Wednesday, December 31, 2008


Though we have yet to travel very far west of Poitiers, toward the sea, the piles of cheap oysters for sale may be the surest sign that saltwater is only a quick (high speed) train ride away. In the case of Poitiers, we could take the train in one of three directions to prime oyster country: south to Marseilles and the Mediterranean coast, west to the Bay of Biscay, or north to the English Channel. At the Saturday market, we have found oysters available from the first two locations, and since France is the largest harvester of oysters outside of the Far East, there is an ample selection in terms of size as well as origin. The South is comprised of one growing region, but the West contains four (South Brittany, Central West, Marennes-Oléron, and Arachon). Regardless of origin, oyster sizes seem to range from the size of your palm to the size of a saucer.

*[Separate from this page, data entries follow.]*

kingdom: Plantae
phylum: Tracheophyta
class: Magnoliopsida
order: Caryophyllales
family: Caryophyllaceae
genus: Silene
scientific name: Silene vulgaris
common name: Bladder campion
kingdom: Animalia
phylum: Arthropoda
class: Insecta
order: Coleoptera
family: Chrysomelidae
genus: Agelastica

After being in the Midwest, living in the midst of such an abundant selection of fish and shellfish is not something that we will soon forget. The sheer variety, not to mention the nonchalance with which the fishmongers clean, prep, package, and sell this seafood makes it seem dream-like. For normal people like us, the reality of preparing and cooking fish is not a fairytale: there are a lot of new rules and a LOT of ways you can screw up (cooking it too long, not cooking it long enough, not knowing how to open the shells, not using the meat in time...remember the soupe de poissons disaster?). Nevertheless, we only passed up the oyster vendors a few times before we bought our first dozen La Rochelle oysters, a little over a month ago.
Since the oysters are so cheap and plentiful, we knew we would be eating them often. So, as soon as we got home from the market we went looking for a proper oyster knife. A good oyster knife is fairly dull, short and stiff with a thick handle. The local highfalutin kitchen supply store (think Williams Sonoma with a tenth of the floor space) sells lots of nice of knives and other kitchen tools, and they had a pretty serious oyster knife for sale. Too bad it was almost $40. We weren't going to have anyone over for dinner that we needed to impress, so we went to the grocery store and got a $6 knock-off (the bottom one in the picture). Since the holidays are when most oysters are consumed, the fancy kitchen store decided to stock a more moderately price $10 knife (the upper one in the pictures) that was a big improvement over our previous one (note the much thicker blade).
After watching a few youtube videos about opening oysters, Jeff went to work. The first one took around 5 minutes, with lots of grunting and swear words. Once he figured out a systematic, albeit still slow, way of opening them, the rest went much faster. This method is called the sidedoor method, and is better if your knife is sharper and thinner. The upgraded knife was stiff enough to open the oysters in the traditional manner, by attacking the hinge first and then working your way around the shell and cutting the adductor muscle that holds the top of the shell closed.

Wanting to truly taste the oysters, we decided to eat them raw along with some other hors d'oeuvres. Besides some toasted slices of baguette, there was butter with shallots, lemons, avocados, three kinds of goat cheese, and roasted beets.
The picture at the top of this post was our second batch of oysters that we decided to bake in the oven with bacon and leeks. It turned out really well, the creaminess of the sauce combined with the saltiness of the oysters and bacon was really tasty.

Of course the oyster experience is not complete (at least not in France) without wine (dry, white) or champagne. Guess where we went to get the wine. Normally we go to William to ask for wine that breaks the stereotypes of what certain wines are supposed to go with, but this time, he urged us to go the more traditional route for this most traditional of French meals.

While France has been harvesting oysters for hundreds of years and has a lot of regulations in place ensuring the sustainability of the oyster beds, there have been two cases of infections (one, and two) in the last few months which are wreaking havoc on oyster production in the Atlantic. Hopefully, the areas of oyster production in France not hit by these maladies will be able to meet demand. Actually, the slump caused by the infections has brought about a surge in harvesting, which will temporarily result in a surplus here. More (and cheaper) oysters for us! So we will definitely be trying them again.